Following a public hearing, the Madison County Joint Planning Commission voted 8-0 to approve the application of K & K Poultry for a poultry feeding operation located about 6 miles west and a half-mile north of Newman Grove. At least six people said they were in favor of it, with nobody opposed.
The permit will next be considered by the Madison County board of commissioners, likely in February.
Shawn Korth of rural Lindsay said he plans to construct eight barns on about 11.5 acres. His father will manage the operation, which will be for broiler chickens.
The land is zoned AG-1, which is designated for the county’s most intensive ag uses.
Similar to other proposals considered by the county, plans are for the chickens to be fed and grown for six weeks, then shipped to market. Manure management will be taken care of over two weeks, with six flocks of chickens arriving, being fed and shipped each year.
It is anticipated that there will be about 380,000 broiler chickens in the barns.

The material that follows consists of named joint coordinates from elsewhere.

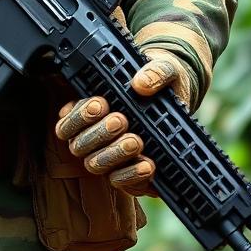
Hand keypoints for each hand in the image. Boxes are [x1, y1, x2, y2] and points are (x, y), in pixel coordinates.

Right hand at [54, 48, 191, 196]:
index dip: (79, 115)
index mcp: (90, 109)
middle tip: (121, 120)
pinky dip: (132, 174)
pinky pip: (120, 180)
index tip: (100, 104)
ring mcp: (109, 156)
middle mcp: (93, 136)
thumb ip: (156, 71)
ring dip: (113, 154)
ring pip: (95, 163)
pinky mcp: (128, 173)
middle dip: (98, 133)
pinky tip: (148, 164)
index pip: (67, 120)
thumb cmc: (162, 83)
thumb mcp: (165, 70)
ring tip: (136, 141)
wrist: (182, 106)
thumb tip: (141, 84)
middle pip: (78, 144)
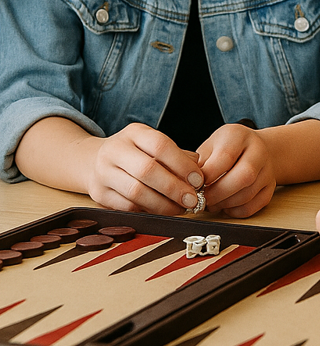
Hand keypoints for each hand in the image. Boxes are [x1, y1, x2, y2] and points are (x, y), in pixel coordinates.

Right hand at [86, 123, 203, 213]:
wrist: (94, 161)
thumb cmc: (135, 154)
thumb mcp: (152, 145)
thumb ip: (177, 156)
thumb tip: (199, 173)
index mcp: (134, 133)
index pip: (160, 145)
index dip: (181, 164)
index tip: (198, 180)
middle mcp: (115, 149)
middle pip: (147, 170)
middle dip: (174, 188)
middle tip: (192, 200)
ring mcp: (104, 172)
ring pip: (136, 192)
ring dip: (163, 204)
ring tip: (180, 209)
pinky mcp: (99, 194)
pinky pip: (127, 207)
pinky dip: (148, 211)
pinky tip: (162, 212)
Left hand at [197, 124, 275, 217]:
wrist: (255, 148)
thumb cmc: (227, 148)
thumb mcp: (211, 146)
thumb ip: (200, 163)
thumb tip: (188, 184)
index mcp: (238, 135)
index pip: (226, 156)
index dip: (209, 175)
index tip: (196, 184)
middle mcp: (258, 151)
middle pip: (244, 176)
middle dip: (218, 193)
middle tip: (202, 199)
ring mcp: (267, 170)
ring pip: (248, 194)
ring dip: (225, 203)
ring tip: (211, 203)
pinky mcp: (269, 188)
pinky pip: (253, 206)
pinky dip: (235, 211)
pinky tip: (224, 205)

Andy Scholting of Nutrient Advisors in West Point, which has been working with growers through the permitting process, said the site is marked by heavy, deep clay soil.
After the chickens are shipped to market, the manure will be composted and wind-rowed. It will dry, then heat up to kill pathogens.
It will be removed once a year so it can be transported elsewhere to be used as fertilizer on farm fields. Not all of the litter is removed, as it also helps to serve as insulation for the barns during the winter.
Once the litter is spread back out in the barns, it is treated with a product called Poultry Litter Treatment, which binds the ammonia to the litter.
Korth said the chickens will produce enough nitrogen to fertilize 350 acres of corn and enough phosphorous for 2,500 acres.
Between the land that the Korths farm and what some neighboring farmers want for manure, there are more than 2,600 acres available to spread the manure, he said.
Jessica Kolterman of Lincoln Premium Poultry, which is helping to supply chickens for a processing plant being built for Costco in Fremont, said it appears that the processing plant will open after Labor Day.
There are expected to be chickens already available locally to supply the plant, she said.
During earlier visits to the county, Kolterman said that within about a 60-mile radius of Fremont, about 100 to 125 sites would be chosen for barns.